It is said that retirement is a lifelong journey and not a destination. For many aspiring retirees, it may be a road to nowhere.
Over 22% of Americans have less than $5,000 saved for retirement. Many have nothing saved.
Here are five moves you must make before retiring — the sooner the better.
Develop a retirement plan
Retirement is shorthand for “retirement fund.” Retirement is not something that you accidentally fall into or happen upon. You should develop a retirement plan and implementation strategy as early as possible.
In a perfect world, you should plan for retirement with your first paycheck in your youth. Realistically, you should start planning for your retirement at least a decade or two in advance.
For example, where would you live? Will you retire fully or part-time?
Are you considering working part-time, volunteering or as a consultant? What will you do with your time? You can answer all of these questions with your retirement number.
Find your retirement number
An old retirement advice idea that you need $1 million to retire comfortably. But that’s an old-school financial generalization. Even if you believe that, today you realistically need $3 million to retire when considering inflation.
Nevertheless, a retirement goal is a customized calculation. The amount of money that you need in your retirement fund is your number, not a generalized figure that works for everyone.
Your retirement number is the amount of money you need in a retirement fund to last the entirety of your retirement. And your retirement number must be calculated carefully. Otherwise, you risk running out of money in the middle of retirement.

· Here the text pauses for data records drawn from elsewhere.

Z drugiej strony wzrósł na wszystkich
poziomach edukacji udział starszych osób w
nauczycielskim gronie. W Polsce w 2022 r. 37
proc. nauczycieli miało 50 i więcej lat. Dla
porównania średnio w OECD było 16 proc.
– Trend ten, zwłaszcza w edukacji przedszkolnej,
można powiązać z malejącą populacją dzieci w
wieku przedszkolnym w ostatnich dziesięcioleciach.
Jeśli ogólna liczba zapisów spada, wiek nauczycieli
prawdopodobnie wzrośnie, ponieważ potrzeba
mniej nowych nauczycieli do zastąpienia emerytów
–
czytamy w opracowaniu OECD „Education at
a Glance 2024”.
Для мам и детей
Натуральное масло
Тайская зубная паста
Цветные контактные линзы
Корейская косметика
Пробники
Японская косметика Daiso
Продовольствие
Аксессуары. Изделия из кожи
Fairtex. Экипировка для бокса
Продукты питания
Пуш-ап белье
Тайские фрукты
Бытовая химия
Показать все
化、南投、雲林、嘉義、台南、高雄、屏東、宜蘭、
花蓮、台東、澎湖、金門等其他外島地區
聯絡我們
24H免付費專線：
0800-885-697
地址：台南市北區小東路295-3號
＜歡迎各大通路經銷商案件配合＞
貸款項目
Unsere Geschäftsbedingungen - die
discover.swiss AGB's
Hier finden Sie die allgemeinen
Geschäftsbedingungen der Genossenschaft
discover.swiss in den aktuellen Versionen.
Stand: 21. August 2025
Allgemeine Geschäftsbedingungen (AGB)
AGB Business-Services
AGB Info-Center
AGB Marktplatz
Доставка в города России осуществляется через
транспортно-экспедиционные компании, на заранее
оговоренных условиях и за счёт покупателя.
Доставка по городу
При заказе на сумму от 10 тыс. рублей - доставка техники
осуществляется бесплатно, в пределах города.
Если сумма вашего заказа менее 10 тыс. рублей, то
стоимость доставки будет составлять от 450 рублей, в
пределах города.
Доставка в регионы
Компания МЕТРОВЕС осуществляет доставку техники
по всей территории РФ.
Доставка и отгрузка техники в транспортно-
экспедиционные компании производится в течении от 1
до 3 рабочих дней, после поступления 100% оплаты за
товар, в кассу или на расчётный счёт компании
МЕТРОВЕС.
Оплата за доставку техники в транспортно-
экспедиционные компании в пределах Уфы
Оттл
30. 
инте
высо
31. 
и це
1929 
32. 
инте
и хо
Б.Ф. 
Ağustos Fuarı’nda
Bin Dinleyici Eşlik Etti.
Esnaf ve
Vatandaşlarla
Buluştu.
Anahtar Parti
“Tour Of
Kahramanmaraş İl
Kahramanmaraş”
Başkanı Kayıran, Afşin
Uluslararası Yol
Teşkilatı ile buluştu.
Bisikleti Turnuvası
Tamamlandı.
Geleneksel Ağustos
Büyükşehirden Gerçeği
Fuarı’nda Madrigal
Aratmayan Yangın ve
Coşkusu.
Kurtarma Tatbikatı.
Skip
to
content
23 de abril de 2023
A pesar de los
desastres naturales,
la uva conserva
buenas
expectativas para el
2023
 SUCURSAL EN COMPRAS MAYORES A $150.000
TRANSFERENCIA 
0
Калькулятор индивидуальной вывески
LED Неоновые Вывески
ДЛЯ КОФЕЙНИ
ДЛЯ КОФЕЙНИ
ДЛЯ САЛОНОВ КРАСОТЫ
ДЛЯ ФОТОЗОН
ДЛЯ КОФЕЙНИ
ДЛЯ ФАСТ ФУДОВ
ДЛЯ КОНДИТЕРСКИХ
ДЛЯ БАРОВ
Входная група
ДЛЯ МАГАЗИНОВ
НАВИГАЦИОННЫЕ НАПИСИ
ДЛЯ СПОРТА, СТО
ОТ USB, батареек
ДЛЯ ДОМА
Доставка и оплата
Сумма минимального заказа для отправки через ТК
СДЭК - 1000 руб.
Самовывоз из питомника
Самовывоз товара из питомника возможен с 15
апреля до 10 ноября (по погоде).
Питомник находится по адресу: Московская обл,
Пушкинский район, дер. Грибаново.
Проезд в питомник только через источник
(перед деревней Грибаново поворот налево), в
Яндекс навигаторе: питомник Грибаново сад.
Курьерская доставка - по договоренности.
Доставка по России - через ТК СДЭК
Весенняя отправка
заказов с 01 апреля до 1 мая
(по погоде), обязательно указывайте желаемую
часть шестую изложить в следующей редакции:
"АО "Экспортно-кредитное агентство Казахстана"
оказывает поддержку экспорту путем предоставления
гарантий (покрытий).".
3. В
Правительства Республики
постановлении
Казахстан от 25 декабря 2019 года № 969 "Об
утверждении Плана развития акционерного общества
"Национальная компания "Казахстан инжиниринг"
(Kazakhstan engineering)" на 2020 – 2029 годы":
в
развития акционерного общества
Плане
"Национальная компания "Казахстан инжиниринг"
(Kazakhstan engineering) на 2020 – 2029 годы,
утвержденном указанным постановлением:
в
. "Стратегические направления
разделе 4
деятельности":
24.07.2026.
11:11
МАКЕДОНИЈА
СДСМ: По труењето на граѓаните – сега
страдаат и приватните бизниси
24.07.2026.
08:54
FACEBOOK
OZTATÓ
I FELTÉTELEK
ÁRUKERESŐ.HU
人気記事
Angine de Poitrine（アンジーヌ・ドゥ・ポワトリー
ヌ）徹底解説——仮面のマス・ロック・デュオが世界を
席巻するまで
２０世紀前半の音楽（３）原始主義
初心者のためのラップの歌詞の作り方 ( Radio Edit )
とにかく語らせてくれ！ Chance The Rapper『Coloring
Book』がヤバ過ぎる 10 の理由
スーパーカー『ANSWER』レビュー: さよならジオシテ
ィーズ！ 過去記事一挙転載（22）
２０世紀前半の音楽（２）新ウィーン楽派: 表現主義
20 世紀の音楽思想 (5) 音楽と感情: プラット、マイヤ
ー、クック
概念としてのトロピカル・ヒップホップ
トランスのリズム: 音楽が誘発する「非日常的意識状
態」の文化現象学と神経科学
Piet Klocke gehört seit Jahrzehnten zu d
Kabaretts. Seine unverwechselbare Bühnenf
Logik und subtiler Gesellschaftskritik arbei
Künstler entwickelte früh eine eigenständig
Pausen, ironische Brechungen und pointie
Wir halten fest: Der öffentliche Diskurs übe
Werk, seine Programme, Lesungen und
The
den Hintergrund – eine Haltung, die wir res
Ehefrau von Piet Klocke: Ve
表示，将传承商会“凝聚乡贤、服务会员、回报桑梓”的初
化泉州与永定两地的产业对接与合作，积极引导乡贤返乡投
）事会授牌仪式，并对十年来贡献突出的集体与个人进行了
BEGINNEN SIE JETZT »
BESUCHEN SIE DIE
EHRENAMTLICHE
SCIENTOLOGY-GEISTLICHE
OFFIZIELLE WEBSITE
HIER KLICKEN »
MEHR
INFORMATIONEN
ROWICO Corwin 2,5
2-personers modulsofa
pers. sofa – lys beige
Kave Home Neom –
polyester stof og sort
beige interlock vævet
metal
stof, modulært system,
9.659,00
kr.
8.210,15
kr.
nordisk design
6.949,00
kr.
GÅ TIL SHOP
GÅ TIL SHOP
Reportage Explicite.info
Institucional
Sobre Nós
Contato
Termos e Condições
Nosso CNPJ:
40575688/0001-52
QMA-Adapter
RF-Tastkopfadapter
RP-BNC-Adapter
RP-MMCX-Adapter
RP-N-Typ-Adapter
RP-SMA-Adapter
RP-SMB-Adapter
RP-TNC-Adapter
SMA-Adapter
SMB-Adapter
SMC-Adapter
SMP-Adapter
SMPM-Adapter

Do this. Find out your Social Security annual payout. No subtract that from $40,000. That’s number is closer to what you actually need annually from your investments in order to retire.
Downsizing to cut costs
You may need to consider downsizing relative to your retirement number and living expenses. If you are stretched for cash or struggling to meet your retirement number, consider selling your house and other valuable assets.
Move into a smaller house or apartment and perfect the art of living below your means.
Save as much money as possible
You should save money with every paycheck you earn. And if you end up working part-time after retirement you should save as much money as possible, too.
Unless you are financially independent, never take it for granted that your retirement number goal will always be met. Save as much money as possible all the time.
Stop paying your children’s debts
More than 30% of student loan debtors are between 50 and 64 and they owed more than $290 billion.
Elderly student loan debtors in default can end up getting 15% of their Social Security benefits garnished by the government. Often, that means retirement hope can get squashed by student loan debt.
Many elderly debtors end up in debt, however, because they choose to pay the tuition and debts of their children and grandchildren. Once your children become adults, you must set rules differentiating between your own debt and theirs.
Otherwise, you could end up in debt and poverty in your twilight years.